Q.D.F. : Jusque-là, les dispositifs en faveur des reconversions professionnelles, et la VAE elle-même, ne rencontrent pas un franc succès. Selon vous, existe-t-il des raisons de croire que cette VAE inversée, elle, a davantage de chances de séduire ?
F.L. : Le pari n'est pas gagné en effet. Mais plusieurs éléments laissent penser que cela pourrait marcher. D'abord l'assouplissement des conditions d'entrée dans le dispositif. Ensuite la possibilité de ne préparer qu'une partie de la certification. Les allers-retours permanents aussi entre mises en situation de travail et temps réflexifs. Et puis cela correspond bien à des attentes, tant des employeurs que des publics. L'existence de fonds dédiés apporte aussi une raison d'espérer que ça pourra marcher.
Q.D.F. : Reste-t-il un frein, ou un point de vigilance ?
F.L. : Oui. La façon dont se dérouleront les évaluations. Cela doit évoluer. On ne peut conserver le processus actuel, d'épais dossiers… Mais les évaluations qui se dérouleraient exclusivement en milieu de travail sont aussi impossibles. Il convient donc de trouver un équilibre. L'évaluation doit devenir moins académique mais ne saurait se limiter à une mise en situation. Cela reste à construire, et de façon propre à chaque certification.

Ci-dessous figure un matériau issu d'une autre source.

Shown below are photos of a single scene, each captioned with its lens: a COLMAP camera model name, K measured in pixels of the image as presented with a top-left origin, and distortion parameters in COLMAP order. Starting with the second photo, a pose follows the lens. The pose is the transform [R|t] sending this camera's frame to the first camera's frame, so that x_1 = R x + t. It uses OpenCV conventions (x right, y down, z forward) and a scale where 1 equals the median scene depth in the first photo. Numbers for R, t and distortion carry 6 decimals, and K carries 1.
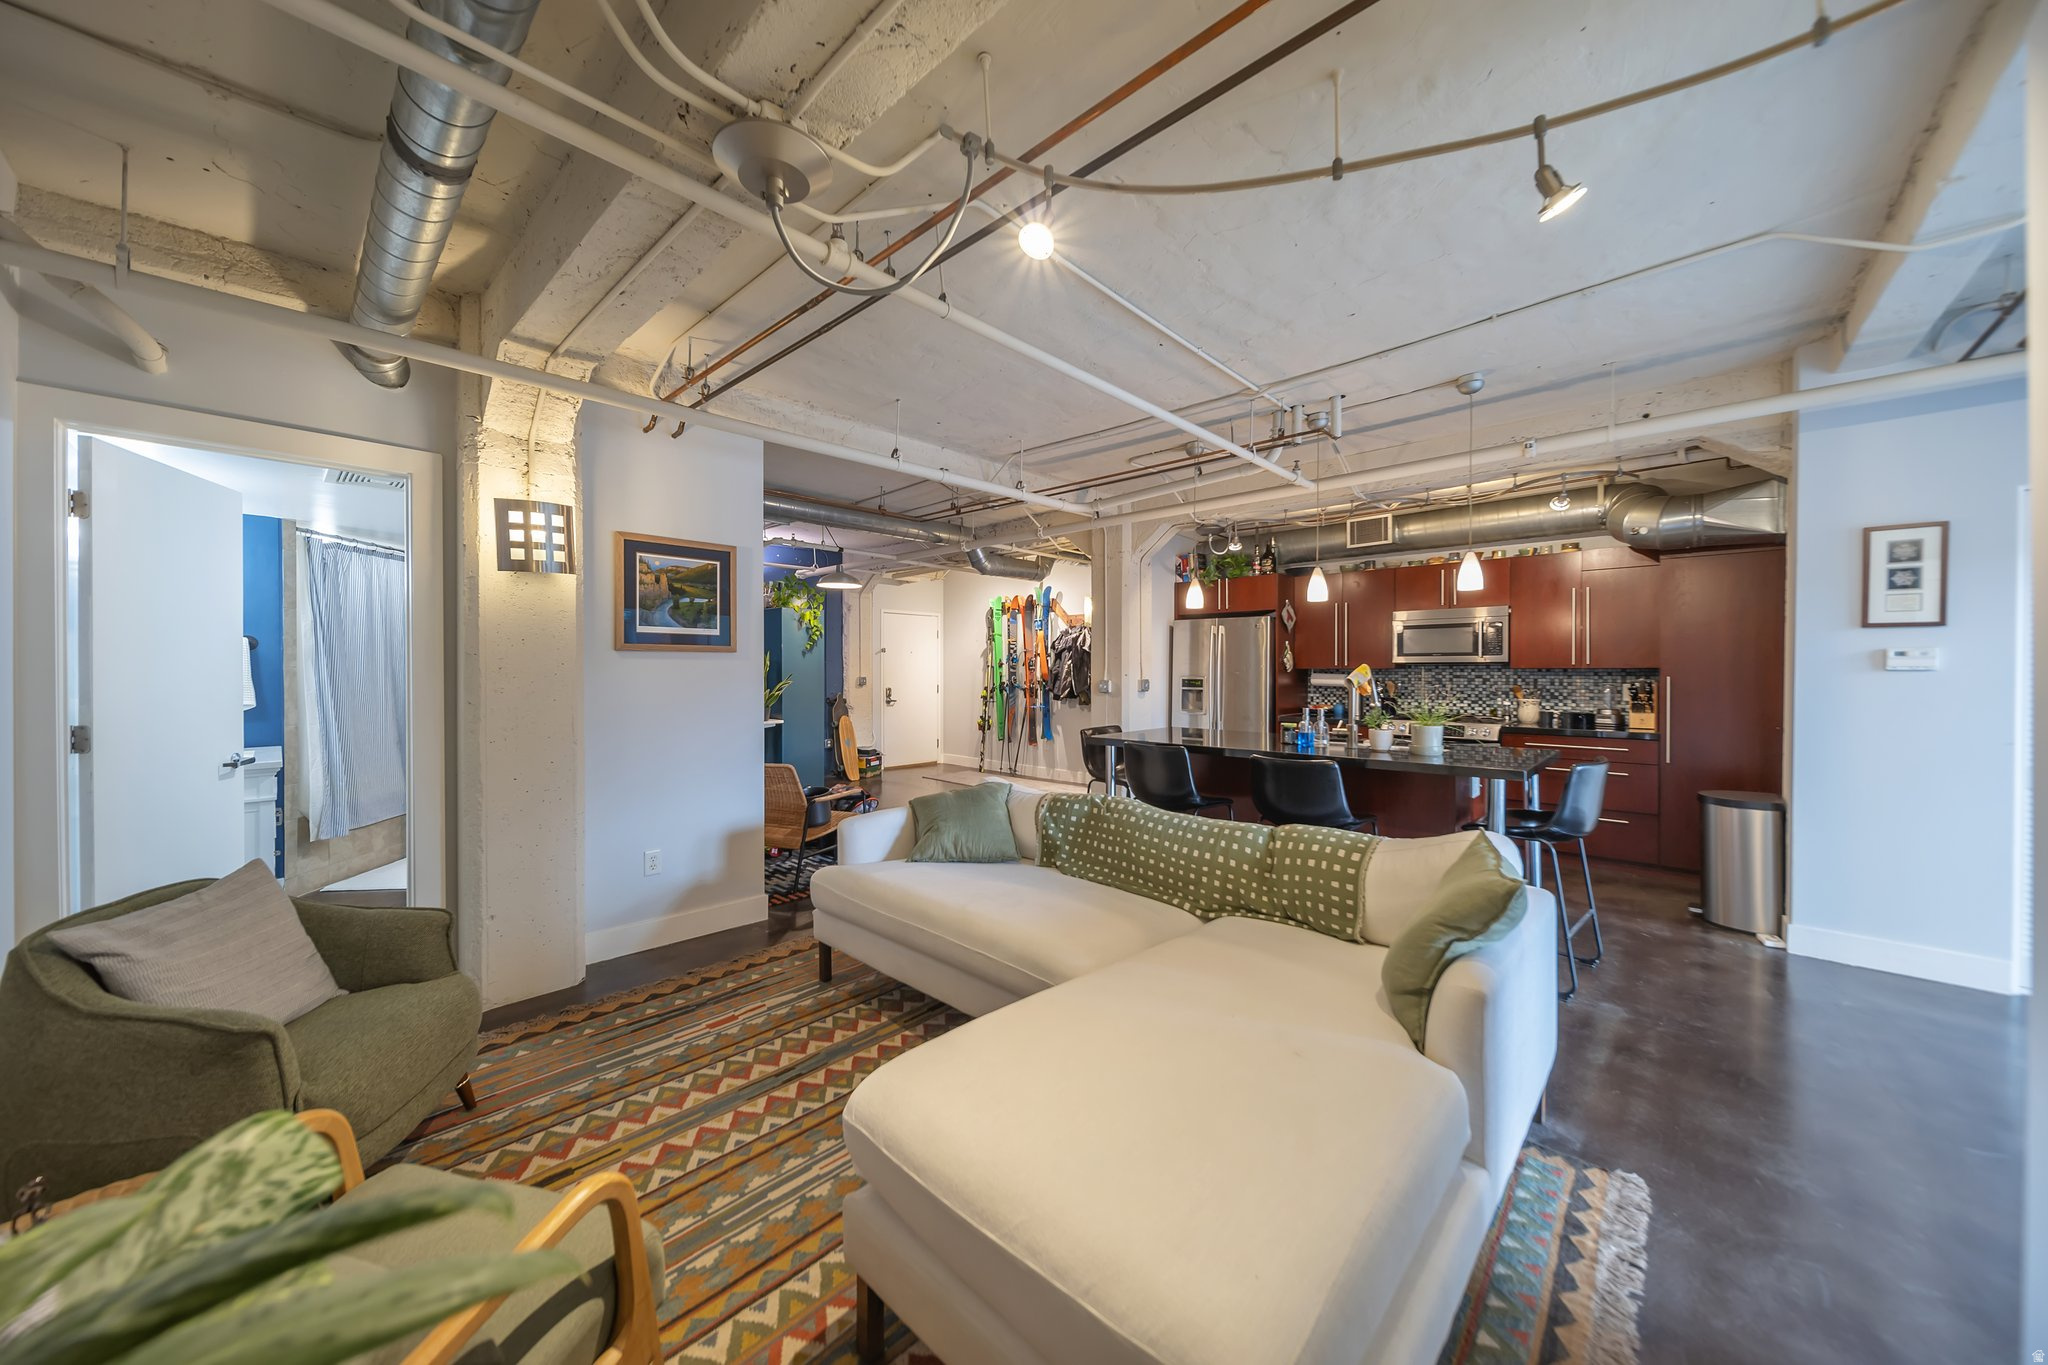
lens RADIAL K [[707.6, 0, 1017.0], [0, 707.6, 674.6], [0, 0, 1]] dist [0.004290, -0.002704]
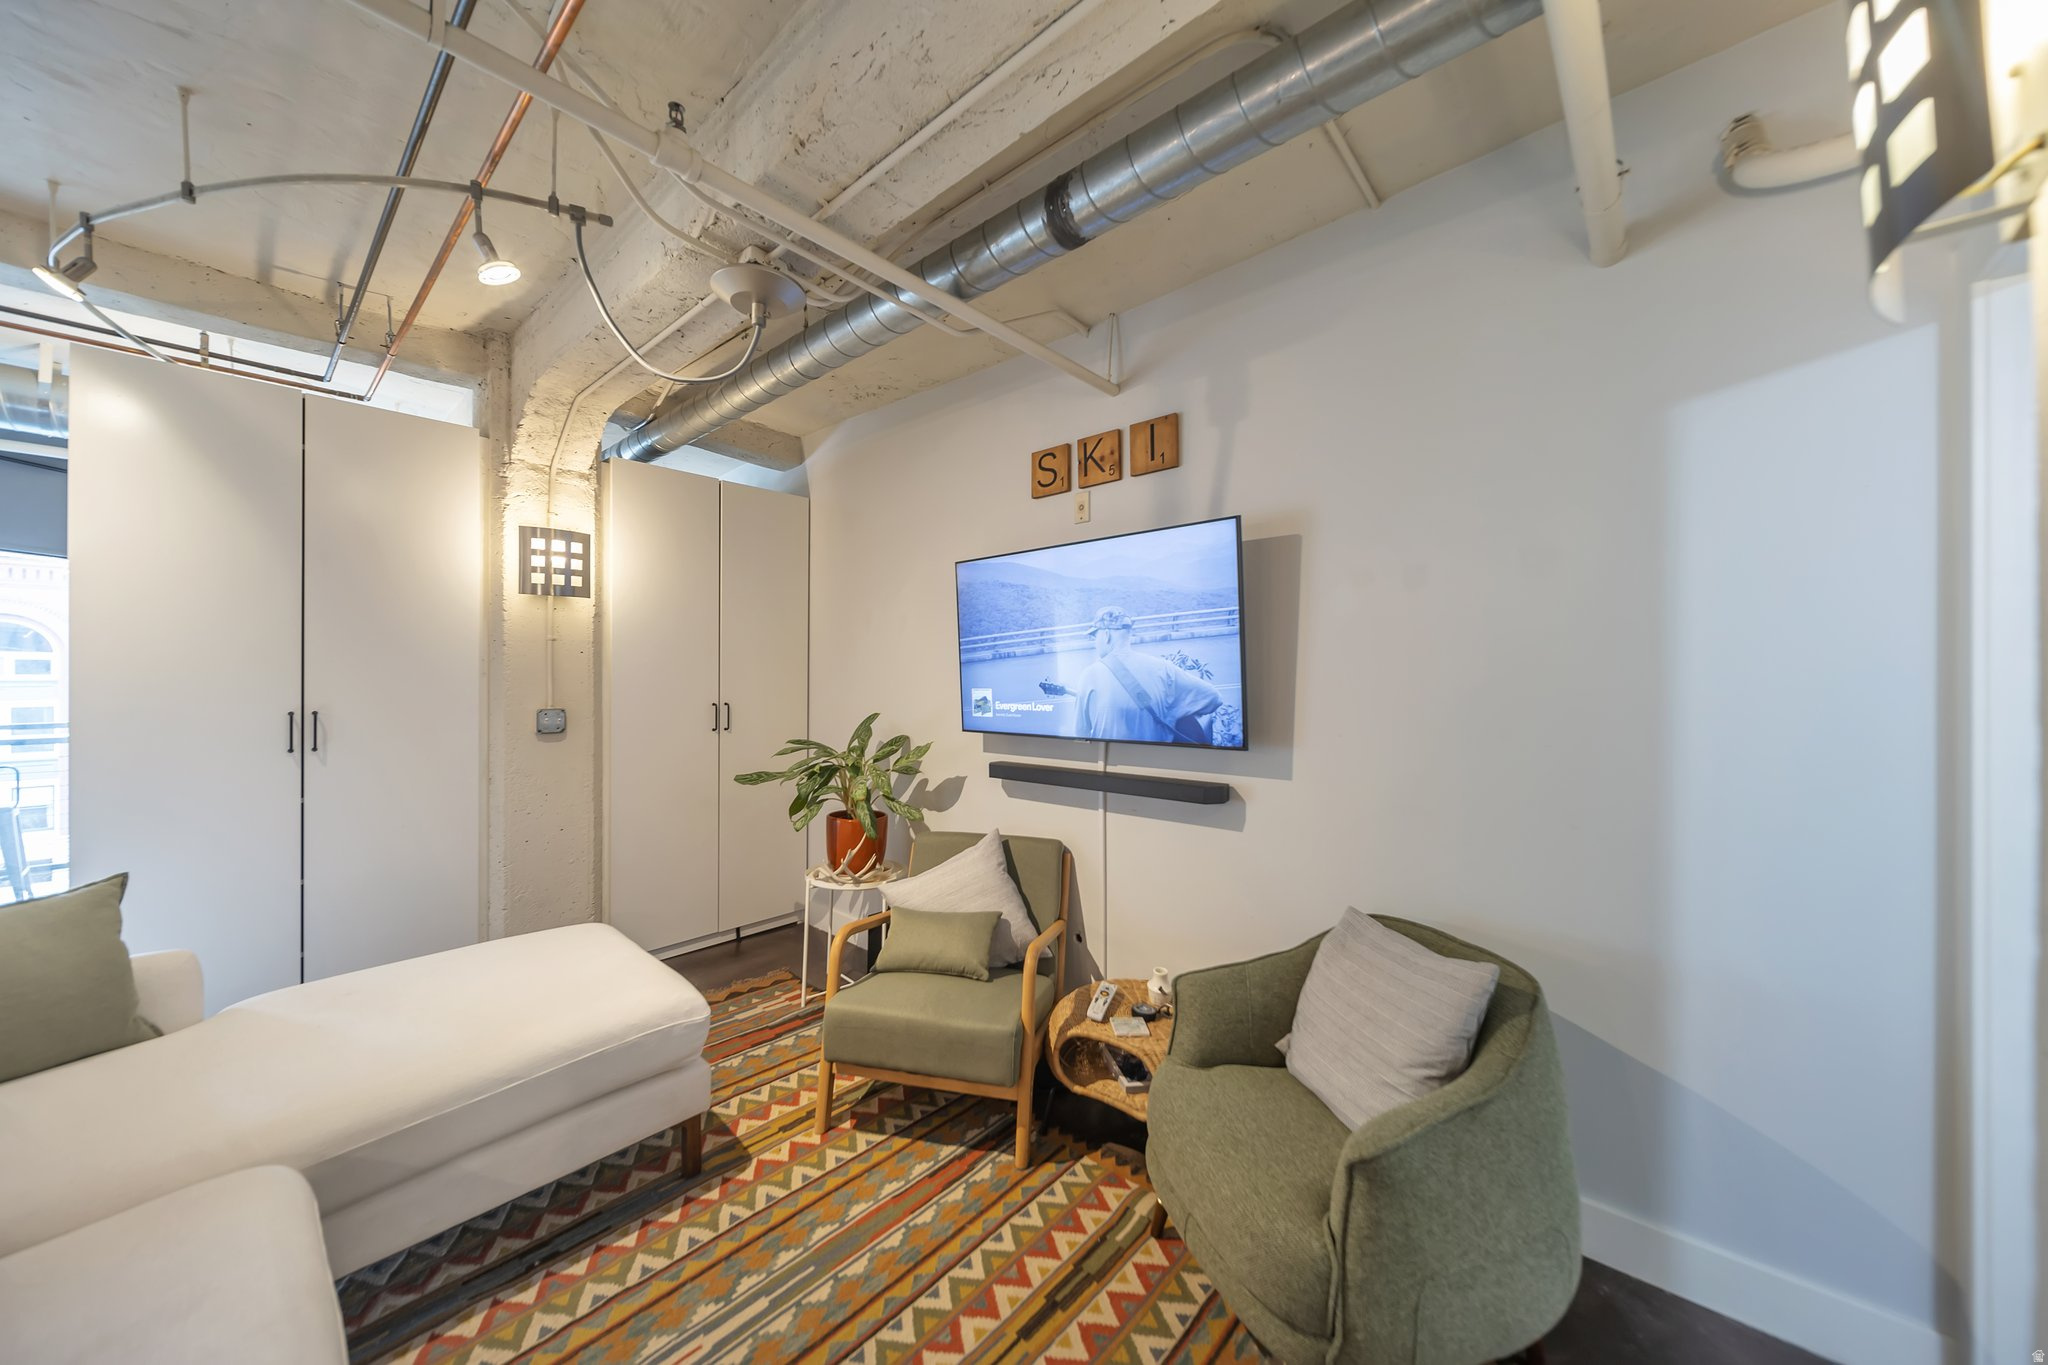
lens RADIAL K [[707.6, 0, 1018.2], [0, 707.6, 674.4], [0, 0, 1]] dist [0.004290, -0.002704]
pose [[-0.999667, -0.000681, -0.025791, -0.242406], [-0.000778, 0.999993, 0.003743, -0.014534], [0.025788, 0.003762, -0.999660, 0.715059]]
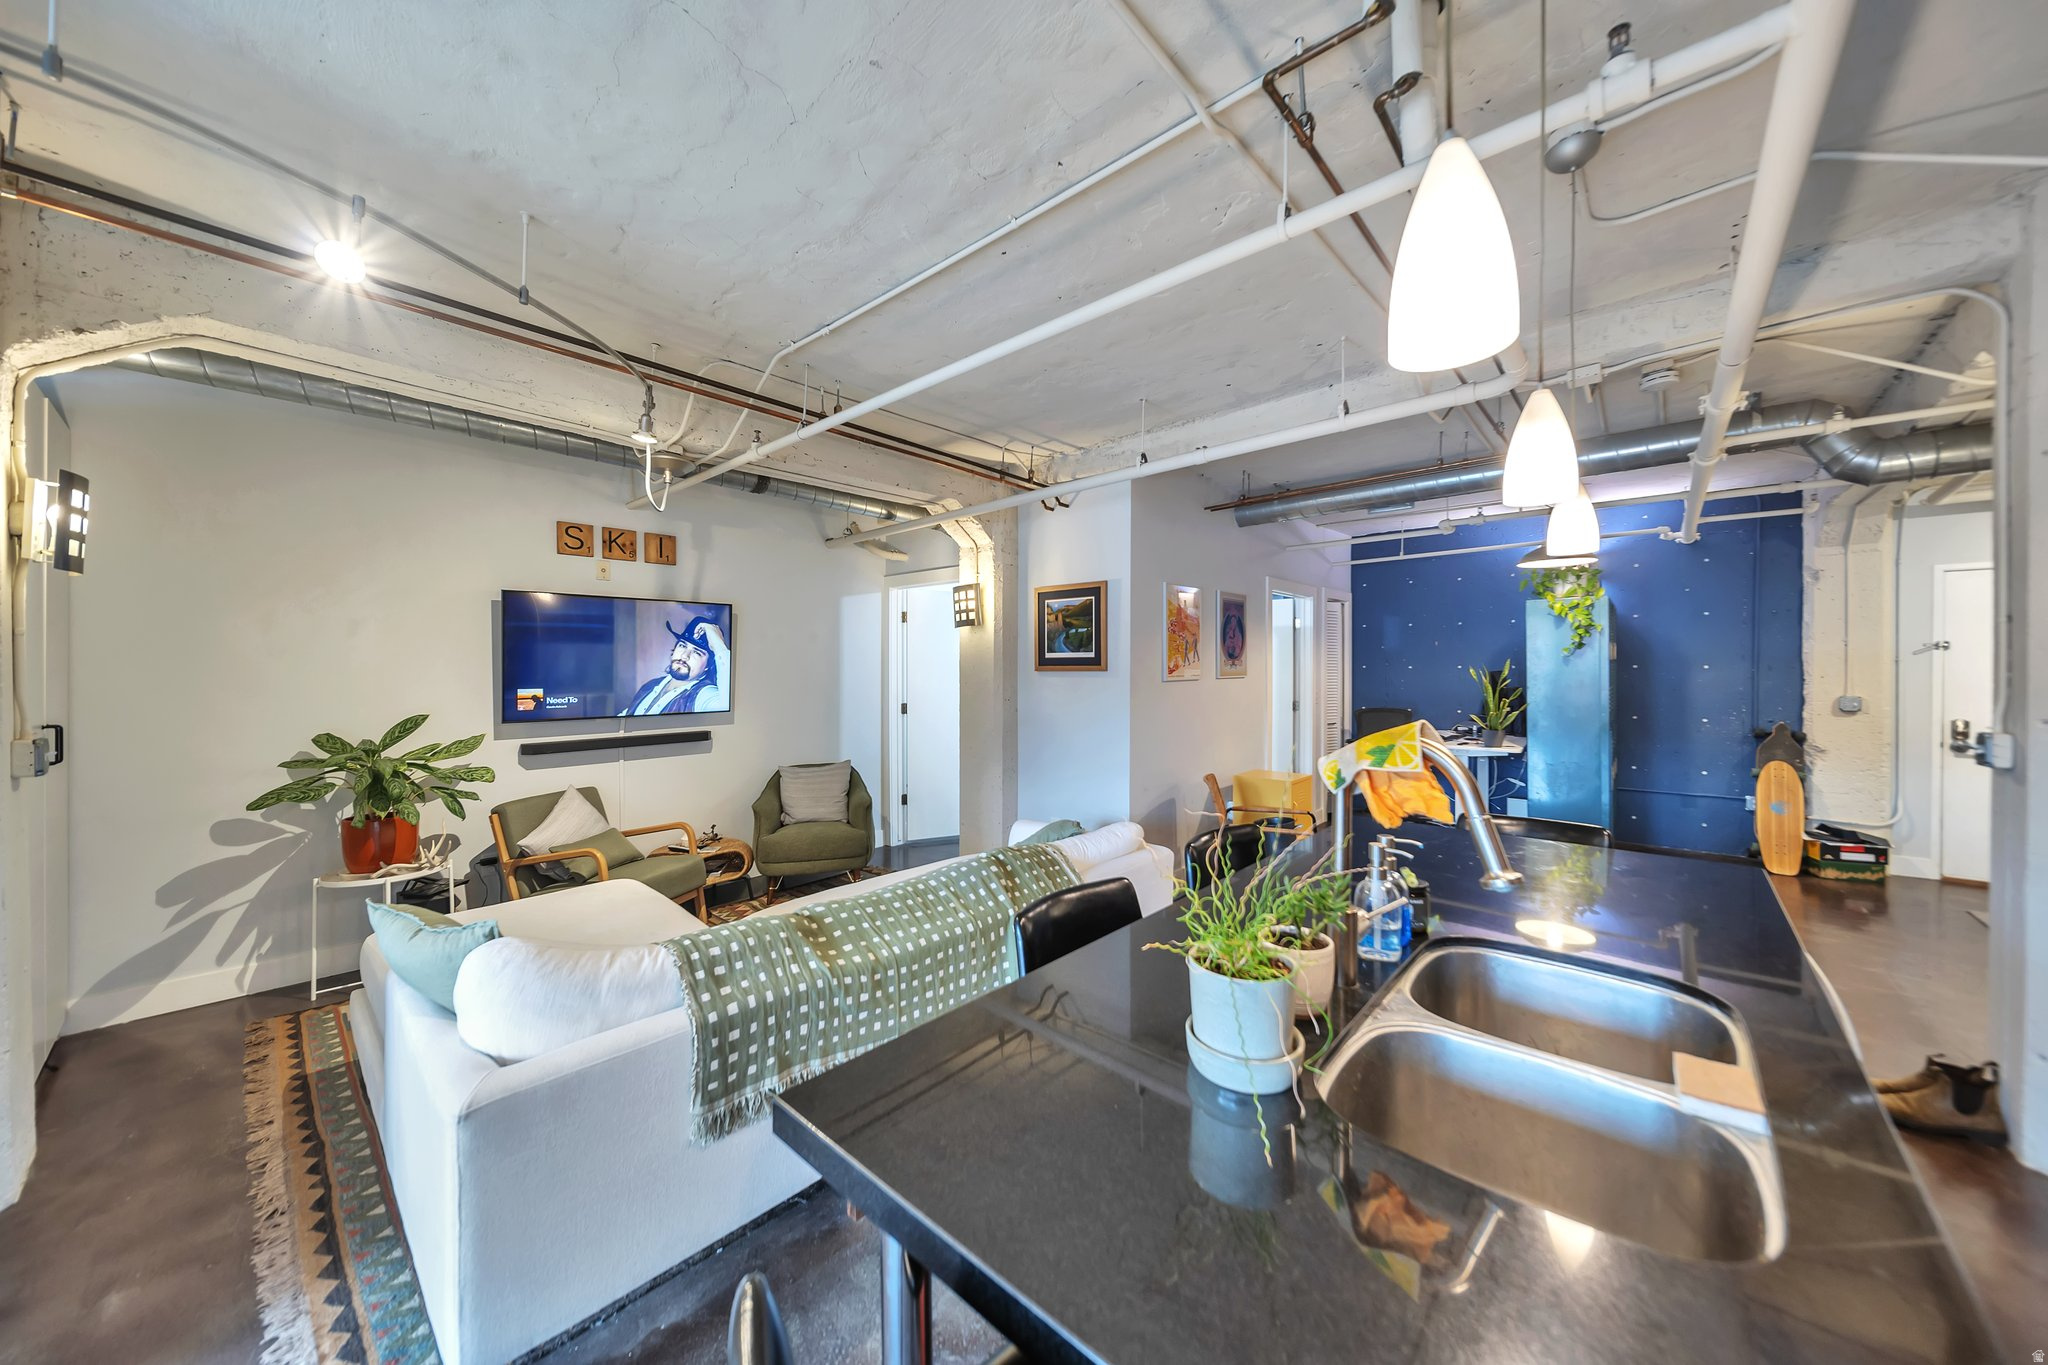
lens RADIAL K [[707.6, 0, 1018.0], [0, 707.6, 674.0], [0, 0, 1]] dist [0.004290, -0.002704]
pose [[0.023323, 0.007371, -0.999701, 0.600671], [-0.006936, 0.999950, 0.007211, -0.026736], [0.999704, 0.006765, 0.023373, 0.645426]]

Q.D.F. : Certains pourraient voir dans la VAE inversée une occasion de plonger dans l'adéquationnisme. De ne former que pour des métiers en tension à l'instant T. Qu'en pensez-vous ?
F.L. : Il est important que cette VAE ne soit pas accessible en apprentissage. Pour continuer d'inviter les jeunes à accéder à un diplôme, afin qu'ils disposent d'un socle général. Pour le reste, cela dit, bien entendu, les parcours se trouveront corrélés aux besoins des entreprises. Il conviendra donc de travailler en lien étroit avec elles pour identifier les activités et les compétences qui seront développées sur le poste de travail, veiller à ce que soit bien mis en place un tutorat, peut-être permettre de changer de poste un temps au cours de la formation pour valider toutes les compétences de la certification… Les GEIQ sont à même de proposer cette collaboration de proximité.
Q.D.F. : Autre reproche possible : ce seront des formations au rabais…
F.L. : En aucun cas, cela ne sonne l'heure de la fin des formations en centre. C'est un processus complémentaire. On pourrait très bien imaginer des formations mixtes, avec des compétences acquises au travers de la VAE inversée et des acquisitions théoriques via des formations plus classiques.